Task prompt → Leaving out the pictures, copy each record below exactly.

Data →
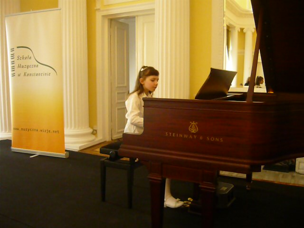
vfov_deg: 42.9
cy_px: 114
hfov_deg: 55.4
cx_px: 152
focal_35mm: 33
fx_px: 290
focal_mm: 5.5
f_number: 2.8
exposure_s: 1/30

Expected output →
vfov_deg: 42.9
cy_px: 114
hfov_deg: 55.4
cx_px: 152
focal_35mm: 33
fx_px: 290
focal_mm: 5.5
f_number: 2.8
exposure_s: 1/30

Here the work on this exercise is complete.